João Cabral nasceu em Recife no dia 9 de janeiro de 1920, mas passou parte de sua infância em meio aos engenhos de açúcar no interior pernambucano. De volta a Recife, com a família, inicia seu curso primário no Colégio Marista e passa a jogar futebol — uma de suas paixões — tornando-se campeão juvenil, aos 15 anos de idade, pelo Santa Cruz Futebol Clube. Aparentado de eminentes personalidades como Gilberto Freyre e Manuel Bandeira, já aos 18 anos, João Cabral começa a frequentar as rodas literárias da cidade. Em 1940, viaja para o Rio de Janeiro onde conhece Carlos Drummond de Andrade e outros intelectuais. Publica seu primeiro livro, Pedra do Sono, em 1942 e quatro anos mais tarde ingressa na carreira diplomática. A partir daí, João Cabral viaja o mundo, sempre acompanhado de suas memórias nordestinas e sua infindável dor de cabeça. Entre seus principais trabalhos, Morte e Vida Severina (1955) talvez seja o mais conhecido, tendo sido, inclusive, adaptado para o teatro e televisão. Em meados de 1969, ingressa na Academia Brasileira de Letras na cadeira de Assis Chateubriand, mas continua vivendo fora do Brasil até que, em 1990, aposenta-se como embaixador. Falece nove anos depois, no dia 9 de setembro, tendo acumulado ao longo da vida inúmeros prêmios, inclusive o Jabuti e o Luís de Camões, e condecorações.

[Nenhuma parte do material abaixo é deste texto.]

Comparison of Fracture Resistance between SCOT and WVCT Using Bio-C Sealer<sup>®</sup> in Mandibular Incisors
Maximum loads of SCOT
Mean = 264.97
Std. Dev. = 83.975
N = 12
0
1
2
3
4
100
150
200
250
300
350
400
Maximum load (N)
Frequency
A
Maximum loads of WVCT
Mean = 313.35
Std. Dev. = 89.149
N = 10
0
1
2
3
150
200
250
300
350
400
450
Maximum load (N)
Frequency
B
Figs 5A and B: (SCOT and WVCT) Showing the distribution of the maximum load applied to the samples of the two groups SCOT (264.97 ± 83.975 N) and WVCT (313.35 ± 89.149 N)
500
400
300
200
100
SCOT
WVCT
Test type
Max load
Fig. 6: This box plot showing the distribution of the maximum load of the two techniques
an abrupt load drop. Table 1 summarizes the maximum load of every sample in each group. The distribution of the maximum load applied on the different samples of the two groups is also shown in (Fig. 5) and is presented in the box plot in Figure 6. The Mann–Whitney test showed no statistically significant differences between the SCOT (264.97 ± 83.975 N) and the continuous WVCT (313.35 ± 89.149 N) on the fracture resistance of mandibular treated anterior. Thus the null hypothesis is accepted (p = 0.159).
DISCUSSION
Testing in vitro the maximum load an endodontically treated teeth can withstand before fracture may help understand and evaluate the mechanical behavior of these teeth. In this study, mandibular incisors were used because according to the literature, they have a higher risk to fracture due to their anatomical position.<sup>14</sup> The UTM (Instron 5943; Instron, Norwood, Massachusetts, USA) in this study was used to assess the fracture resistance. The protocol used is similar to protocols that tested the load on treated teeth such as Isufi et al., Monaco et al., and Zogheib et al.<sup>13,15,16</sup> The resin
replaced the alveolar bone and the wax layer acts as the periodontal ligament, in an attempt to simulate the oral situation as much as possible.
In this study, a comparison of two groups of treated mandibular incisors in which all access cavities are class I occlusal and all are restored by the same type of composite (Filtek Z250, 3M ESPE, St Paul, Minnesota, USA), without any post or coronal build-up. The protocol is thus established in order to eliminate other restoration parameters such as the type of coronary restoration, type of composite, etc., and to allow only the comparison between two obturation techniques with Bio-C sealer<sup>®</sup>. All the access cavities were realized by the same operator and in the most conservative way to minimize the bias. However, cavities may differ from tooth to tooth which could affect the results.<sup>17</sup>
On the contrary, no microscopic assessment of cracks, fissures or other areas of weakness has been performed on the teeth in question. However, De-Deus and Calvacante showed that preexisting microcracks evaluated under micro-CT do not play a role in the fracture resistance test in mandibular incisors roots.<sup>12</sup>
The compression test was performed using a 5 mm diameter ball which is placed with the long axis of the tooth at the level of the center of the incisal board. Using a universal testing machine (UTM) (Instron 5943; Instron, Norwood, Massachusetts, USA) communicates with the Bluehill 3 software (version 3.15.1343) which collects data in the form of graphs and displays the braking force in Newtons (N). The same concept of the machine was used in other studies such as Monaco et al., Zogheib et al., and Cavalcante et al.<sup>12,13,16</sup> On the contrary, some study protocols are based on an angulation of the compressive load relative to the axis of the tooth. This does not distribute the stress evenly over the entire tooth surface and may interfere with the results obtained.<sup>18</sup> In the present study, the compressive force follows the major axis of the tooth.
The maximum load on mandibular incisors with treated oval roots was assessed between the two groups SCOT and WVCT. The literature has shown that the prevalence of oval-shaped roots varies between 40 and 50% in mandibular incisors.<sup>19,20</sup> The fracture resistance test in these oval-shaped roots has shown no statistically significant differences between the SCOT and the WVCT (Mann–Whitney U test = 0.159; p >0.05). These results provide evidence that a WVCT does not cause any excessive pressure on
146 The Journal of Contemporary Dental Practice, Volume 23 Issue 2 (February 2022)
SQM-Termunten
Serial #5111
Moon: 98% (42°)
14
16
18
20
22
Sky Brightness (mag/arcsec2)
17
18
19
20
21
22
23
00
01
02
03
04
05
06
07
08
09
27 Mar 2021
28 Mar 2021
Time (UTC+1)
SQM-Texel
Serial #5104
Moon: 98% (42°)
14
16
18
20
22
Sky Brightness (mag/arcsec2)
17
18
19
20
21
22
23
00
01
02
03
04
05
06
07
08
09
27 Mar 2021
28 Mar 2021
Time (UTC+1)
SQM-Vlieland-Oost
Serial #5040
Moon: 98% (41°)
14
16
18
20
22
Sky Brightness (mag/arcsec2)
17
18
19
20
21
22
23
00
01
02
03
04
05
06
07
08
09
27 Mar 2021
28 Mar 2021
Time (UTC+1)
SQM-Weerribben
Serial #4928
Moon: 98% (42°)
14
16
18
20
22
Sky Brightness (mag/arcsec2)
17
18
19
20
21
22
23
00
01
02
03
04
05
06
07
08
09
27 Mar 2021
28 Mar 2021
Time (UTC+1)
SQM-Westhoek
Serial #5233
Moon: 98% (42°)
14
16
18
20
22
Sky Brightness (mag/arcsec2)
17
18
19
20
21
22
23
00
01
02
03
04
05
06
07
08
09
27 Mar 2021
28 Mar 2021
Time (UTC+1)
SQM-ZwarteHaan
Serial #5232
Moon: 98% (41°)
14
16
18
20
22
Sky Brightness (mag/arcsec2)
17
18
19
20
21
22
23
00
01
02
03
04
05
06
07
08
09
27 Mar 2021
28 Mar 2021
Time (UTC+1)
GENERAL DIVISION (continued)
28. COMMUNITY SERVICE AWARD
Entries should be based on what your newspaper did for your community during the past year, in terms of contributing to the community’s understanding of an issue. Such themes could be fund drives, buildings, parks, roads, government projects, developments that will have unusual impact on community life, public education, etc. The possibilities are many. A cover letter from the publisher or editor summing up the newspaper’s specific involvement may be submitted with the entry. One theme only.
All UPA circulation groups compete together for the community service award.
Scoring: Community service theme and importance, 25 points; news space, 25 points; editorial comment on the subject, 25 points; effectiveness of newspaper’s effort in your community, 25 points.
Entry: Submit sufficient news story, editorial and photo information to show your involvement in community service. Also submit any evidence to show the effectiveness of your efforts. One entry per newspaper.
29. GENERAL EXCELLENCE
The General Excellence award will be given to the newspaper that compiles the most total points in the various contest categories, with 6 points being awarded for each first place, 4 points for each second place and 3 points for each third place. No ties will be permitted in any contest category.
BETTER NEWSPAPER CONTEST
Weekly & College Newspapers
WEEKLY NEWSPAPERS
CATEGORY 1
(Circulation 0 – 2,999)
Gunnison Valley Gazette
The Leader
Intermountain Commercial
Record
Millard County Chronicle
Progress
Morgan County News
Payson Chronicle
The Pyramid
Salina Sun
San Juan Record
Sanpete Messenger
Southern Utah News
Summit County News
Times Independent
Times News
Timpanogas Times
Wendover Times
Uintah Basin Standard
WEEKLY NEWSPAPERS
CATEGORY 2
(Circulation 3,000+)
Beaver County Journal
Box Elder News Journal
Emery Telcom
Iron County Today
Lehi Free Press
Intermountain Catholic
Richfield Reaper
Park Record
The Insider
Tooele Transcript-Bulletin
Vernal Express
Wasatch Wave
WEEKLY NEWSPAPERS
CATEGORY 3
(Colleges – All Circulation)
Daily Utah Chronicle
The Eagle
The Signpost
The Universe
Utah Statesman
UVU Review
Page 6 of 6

De sua vasta obra, foram escolhidos, para a apresentação, o texto Os três mal amados e as poesias: Catar feijão, O ovo de galinha, Uma faca só lâmina ou Serventia das ideias fixas, Dois estudos, A mulher e a casa, Paisagem pelo telefone, Jogos frutais e Tecendo a manhã. Há, em cada um, algo único da genialidade de João Cabral de Melo Neto que, não por acaso, foi, quando vivo, o nome brasileiro mais bem cotado para ganhar um Nobel de Literatura. Surpreenda-se com o viés social de Tecendo a manhã ou aprenda as similaridades entre uma mulher e uma casa, em A mulher e a casa, ou uma mulher e as várias frutas, em Jogos Frutais. Mas deixemos esses como isca à curiosidade do leitor ou da leitora e apresentemos aquele que, talvez, melhor reflita o pensamento de Cabral sobre a arte de poetar...
Catar Feijão
João Cabral de Melo Neto
Catar feijão se limita com escrever:
jogam-se os grãos na água do alguidar
e as palavras na da folha de papel;
e depois, joga-se fora o que boiar.
Certo, toda palavra boiará no papel,
água congelada, por chumbo seu verbo:
pois para catar esse feijão, soprar nele,
e jogar fora o leve e oco, palha e eco.
2
Ora, nesse catar feijão entra um risco:
o de que entre os grão pesados entre
um grão qualquer, pedra ou indigesto,
um grão imastigável, de quebrar dente.
Certo não, quando ao catar palavras:
a pedra dá à frase seu grão mais vivo:
obstrui a leitura fluviante, flutual,
açula a atenção, isca-a com o risco.